C. 1334. Given that the cyclic quadrilateral \(\displaystyle ABCD\) is either a trapezium (where \(\displaystyle AB\parallel CD\)) or its side \(\displaystyle AB\) is a diameter of the circumscribed circle, then the equations

\(\displaystyle BD\cdot x+AD\cdot \sqrt{1-x^2} = AC;\)

\(\displaystyle AC\cdot x+BC\cdot \sqrt{1-x^2} = BD\)

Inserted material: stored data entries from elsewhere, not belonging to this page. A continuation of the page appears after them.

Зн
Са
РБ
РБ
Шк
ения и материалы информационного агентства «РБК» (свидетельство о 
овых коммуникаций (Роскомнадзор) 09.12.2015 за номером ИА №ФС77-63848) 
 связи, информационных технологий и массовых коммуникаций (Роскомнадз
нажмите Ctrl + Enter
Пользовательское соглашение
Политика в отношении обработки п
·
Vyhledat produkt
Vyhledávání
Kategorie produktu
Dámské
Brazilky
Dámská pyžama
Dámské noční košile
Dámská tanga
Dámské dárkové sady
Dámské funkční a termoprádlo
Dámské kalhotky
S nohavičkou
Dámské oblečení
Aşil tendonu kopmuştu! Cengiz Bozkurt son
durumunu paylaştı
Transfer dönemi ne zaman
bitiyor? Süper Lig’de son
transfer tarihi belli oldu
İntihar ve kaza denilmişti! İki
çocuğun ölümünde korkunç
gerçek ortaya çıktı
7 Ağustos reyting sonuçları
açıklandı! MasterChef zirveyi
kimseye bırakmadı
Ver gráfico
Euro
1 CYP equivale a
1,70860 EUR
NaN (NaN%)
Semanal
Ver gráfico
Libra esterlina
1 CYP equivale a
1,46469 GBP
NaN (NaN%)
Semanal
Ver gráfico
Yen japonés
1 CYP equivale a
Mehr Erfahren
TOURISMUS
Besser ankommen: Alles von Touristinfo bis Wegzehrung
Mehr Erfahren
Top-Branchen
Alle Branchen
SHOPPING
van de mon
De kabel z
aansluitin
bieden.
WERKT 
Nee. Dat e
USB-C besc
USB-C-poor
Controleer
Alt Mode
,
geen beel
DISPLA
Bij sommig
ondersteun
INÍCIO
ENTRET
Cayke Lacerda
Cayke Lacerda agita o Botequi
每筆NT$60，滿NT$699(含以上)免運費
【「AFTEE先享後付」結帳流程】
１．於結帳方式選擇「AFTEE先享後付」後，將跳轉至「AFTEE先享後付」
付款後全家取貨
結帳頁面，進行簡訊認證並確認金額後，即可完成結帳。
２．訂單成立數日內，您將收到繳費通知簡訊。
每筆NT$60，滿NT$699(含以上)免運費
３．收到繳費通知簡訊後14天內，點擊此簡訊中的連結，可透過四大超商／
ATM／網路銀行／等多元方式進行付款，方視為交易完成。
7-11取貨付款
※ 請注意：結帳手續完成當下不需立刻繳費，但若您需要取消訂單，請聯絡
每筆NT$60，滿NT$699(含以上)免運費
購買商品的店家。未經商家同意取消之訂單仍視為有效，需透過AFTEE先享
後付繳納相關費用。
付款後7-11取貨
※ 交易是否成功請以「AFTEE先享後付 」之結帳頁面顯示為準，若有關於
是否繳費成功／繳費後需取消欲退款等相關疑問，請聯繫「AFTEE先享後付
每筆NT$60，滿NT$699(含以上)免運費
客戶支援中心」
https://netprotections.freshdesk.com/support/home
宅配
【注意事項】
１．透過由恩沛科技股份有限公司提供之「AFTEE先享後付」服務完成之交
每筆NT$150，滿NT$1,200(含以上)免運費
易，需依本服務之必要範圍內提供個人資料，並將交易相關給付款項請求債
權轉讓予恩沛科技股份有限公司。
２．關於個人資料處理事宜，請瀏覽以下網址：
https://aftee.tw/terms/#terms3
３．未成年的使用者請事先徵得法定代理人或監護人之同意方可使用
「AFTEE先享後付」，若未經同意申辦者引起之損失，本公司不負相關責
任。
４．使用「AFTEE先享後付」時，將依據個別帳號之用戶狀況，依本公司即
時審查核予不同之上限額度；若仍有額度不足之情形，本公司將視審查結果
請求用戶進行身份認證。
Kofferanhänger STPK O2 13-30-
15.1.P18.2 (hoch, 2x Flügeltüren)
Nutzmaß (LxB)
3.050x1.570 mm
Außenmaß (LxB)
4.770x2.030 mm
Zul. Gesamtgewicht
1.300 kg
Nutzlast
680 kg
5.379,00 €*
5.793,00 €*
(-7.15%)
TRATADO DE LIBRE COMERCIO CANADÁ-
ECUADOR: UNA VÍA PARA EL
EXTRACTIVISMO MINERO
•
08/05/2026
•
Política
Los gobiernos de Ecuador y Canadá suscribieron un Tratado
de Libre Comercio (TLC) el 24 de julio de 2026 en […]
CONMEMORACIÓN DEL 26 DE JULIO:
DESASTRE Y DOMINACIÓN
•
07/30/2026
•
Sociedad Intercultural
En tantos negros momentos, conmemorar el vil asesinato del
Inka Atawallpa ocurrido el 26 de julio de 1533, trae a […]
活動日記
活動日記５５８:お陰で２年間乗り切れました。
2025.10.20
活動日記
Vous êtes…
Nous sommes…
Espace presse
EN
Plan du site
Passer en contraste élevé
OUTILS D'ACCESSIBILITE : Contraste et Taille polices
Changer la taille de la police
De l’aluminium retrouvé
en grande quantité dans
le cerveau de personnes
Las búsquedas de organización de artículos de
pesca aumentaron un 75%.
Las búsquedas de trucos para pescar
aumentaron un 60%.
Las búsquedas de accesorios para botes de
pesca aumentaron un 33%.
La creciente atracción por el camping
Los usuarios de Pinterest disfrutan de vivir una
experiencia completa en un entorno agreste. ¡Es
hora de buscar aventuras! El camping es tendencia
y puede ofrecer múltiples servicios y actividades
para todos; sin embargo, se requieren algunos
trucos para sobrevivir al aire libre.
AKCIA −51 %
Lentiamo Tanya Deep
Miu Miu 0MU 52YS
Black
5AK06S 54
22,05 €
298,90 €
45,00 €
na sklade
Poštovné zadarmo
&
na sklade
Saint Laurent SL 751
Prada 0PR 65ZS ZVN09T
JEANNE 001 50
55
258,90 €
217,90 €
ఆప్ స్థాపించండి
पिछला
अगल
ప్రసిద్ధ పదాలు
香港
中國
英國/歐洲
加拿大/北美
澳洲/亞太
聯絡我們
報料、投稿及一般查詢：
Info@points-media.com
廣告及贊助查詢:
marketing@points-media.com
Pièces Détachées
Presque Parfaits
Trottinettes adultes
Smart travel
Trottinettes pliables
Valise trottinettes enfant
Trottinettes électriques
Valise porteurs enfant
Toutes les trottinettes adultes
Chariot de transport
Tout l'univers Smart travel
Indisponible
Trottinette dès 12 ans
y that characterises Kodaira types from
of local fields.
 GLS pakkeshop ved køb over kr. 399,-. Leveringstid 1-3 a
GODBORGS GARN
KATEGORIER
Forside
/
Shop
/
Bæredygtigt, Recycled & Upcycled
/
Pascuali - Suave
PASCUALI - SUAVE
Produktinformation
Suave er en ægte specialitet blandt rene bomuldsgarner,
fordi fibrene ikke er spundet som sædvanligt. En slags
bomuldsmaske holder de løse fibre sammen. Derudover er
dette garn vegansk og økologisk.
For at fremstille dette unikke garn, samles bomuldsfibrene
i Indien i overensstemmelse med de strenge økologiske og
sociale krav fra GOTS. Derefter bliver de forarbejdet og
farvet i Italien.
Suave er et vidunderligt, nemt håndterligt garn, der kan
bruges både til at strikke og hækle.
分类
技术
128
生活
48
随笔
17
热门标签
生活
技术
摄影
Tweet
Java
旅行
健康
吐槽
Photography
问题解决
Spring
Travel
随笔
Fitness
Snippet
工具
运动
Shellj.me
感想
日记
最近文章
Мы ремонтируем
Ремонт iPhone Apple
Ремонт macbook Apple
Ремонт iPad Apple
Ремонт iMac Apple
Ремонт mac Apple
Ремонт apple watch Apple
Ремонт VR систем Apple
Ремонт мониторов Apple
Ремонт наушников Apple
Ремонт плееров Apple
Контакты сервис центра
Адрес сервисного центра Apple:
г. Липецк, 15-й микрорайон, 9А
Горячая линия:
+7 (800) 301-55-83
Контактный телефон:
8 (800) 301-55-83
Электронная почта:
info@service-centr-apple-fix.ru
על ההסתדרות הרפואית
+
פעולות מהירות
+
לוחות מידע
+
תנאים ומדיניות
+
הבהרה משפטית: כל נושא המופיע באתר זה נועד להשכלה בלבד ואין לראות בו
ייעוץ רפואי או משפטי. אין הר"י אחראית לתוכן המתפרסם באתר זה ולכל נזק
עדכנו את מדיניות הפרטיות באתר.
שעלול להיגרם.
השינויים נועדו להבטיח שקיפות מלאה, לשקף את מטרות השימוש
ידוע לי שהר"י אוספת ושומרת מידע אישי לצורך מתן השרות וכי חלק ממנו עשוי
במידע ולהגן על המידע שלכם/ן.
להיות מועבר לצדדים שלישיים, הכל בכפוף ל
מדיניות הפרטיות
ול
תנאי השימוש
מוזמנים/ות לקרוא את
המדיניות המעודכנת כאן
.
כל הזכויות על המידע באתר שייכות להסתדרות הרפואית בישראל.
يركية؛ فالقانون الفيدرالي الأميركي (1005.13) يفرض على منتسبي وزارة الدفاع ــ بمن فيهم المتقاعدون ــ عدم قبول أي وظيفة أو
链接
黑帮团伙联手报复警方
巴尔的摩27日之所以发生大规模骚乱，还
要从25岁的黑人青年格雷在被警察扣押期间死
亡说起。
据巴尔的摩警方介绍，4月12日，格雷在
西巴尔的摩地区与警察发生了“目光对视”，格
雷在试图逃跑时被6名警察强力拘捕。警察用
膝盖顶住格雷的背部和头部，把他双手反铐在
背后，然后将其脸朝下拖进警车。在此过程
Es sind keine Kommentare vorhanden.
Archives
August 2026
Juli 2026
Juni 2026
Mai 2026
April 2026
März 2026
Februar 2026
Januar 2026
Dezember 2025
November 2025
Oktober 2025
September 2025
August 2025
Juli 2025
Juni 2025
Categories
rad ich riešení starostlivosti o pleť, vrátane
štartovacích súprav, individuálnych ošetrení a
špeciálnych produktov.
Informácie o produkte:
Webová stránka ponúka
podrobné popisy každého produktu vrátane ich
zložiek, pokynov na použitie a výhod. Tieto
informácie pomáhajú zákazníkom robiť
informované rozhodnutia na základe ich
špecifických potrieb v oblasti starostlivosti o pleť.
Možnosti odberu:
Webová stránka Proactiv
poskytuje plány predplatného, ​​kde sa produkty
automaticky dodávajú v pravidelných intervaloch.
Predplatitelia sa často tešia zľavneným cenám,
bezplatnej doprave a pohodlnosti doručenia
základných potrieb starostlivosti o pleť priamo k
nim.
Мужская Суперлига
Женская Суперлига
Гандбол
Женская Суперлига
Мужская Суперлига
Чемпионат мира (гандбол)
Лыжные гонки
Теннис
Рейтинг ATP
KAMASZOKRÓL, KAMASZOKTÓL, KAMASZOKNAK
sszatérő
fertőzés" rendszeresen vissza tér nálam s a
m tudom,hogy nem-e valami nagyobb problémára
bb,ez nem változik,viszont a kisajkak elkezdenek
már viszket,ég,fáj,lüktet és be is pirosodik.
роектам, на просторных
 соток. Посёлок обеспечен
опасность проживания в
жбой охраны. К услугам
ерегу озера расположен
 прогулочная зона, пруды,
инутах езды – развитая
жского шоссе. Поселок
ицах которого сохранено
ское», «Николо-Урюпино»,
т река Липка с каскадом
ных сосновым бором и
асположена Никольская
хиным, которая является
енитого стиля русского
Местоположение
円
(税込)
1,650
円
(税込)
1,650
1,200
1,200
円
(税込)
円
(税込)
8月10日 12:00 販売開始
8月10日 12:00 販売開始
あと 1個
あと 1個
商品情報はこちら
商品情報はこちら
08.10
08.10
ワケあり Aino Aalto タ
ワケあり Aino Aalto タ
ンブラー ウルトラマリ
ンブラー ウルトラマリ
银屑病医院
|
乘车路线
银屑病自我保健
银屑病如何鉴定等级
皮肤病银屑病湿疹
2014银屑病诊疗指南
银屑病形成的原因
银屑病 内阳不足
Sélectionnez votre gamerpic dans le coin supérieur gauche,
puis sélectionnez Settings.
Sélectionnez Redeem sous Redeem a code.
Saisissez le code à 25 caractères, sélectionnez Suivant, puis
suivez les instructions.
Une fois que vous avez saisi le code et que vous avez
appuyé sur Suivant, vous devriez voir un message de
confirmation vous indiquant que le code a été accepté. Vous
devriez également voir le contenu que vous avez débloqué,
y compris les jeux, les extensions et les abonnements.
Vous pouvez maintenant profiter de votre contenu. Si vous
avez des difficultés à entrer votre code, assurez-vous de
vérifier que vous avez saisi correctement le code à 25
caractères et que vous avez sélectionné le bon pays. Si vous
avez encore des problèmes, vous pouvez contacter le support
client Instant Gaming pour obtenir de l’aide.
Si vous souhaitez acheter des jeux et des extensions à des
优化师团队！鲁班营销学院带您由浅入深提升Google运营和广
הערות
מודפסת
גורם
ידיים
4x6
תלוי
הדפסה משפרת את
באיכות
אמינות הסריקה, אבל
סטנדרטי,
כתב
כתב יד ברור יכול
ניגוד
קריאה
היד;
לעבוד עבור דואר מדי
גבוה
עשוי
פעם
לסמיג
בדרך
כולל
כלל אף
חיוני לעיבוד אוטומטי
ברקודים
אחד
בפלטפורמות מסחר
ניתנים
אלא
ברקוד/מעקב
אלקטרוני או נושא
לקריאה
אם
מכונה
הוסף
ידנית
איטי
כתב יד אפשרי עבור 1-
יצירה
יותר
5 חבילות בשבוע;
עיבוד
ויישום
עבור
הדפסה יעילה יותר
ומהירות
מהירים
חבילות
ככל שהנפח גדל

are held for some \(\displaystyle x\) of \(\displaystyle 0<x<1\).

(5 points)

This problem is for grade 11 - 12 students only.

Statistics

C. 1335. The base edges of a regular triangular pyramid have unit length, and the length of the lateral edges is 2. Find the distance between two skew edges.

(5 points)

This problem is for grade 11 - 12 students only.

Statistics


Problems with sign 'K'

Deadline expired on 10 February 2016.

K. 487. Find the largest and the smallest eight-digit numbers in which the digits are 0, 1, 2, 3, 4, 5, 6, 7 in some order, and the sum of every pair of adjacent digits is a prime.

(6 points)

This problem is for grade 9 students only.

Statistics

K. 488. Prove that if \(\displaystyle a \ge n\) where \(\displaystyle a\) and \(\displaystyle n\) are positive integers, then the product \(\displaystyle (a-1)(a-2)(a-3)\dots (a-n)\) is divisible by \(\displaystyle n\).

(6 points)

This problem is for grade 9 students only.

Statistics

K. 489. Peter entered the first 2015 positive integers in a \(\displaystyle 100\times 100\) table, as shown in the figure. (In the figure, the table is not filled in completely yet.) What is the last number in the second row?

(6 points)

This problem is for grade 9 students only.

Statistics

K. 490. Anthony is training ants. The performance starts with 99 ants sleeping on a 1-metre long straight rod. When a whistle is blown, they all wake up at the same time, and start crawling towards an end of the rod, at a speed of 1 cm/s. If an ant reaches the end of the rod, it will leave the rod. If two ants meet, they will turn back immediately, and start crawling in the opposite direction. The performance ends when the last ant has left the rod. What is the maximum possible duration of the performance?

(6 points)

This problem is for grade 9 students only.

Statistics

K. 491. Andrew has chosen five numbers. He wrote them on a sheet of paper, and formed every possible sum of three terms out of them. He got the following results: 3, 4, 6, 7, 9, 10, 11, 14, 15 and 17. Which were the five original numbers that Andrew had in mind?

(6 points)

This problem is for grade 9 students only.

Statistics

K. 492. How many at most four-digit numbers are there in which the sum of the digits is at most 31?

(6 points)

This problem is for grade 9 students only.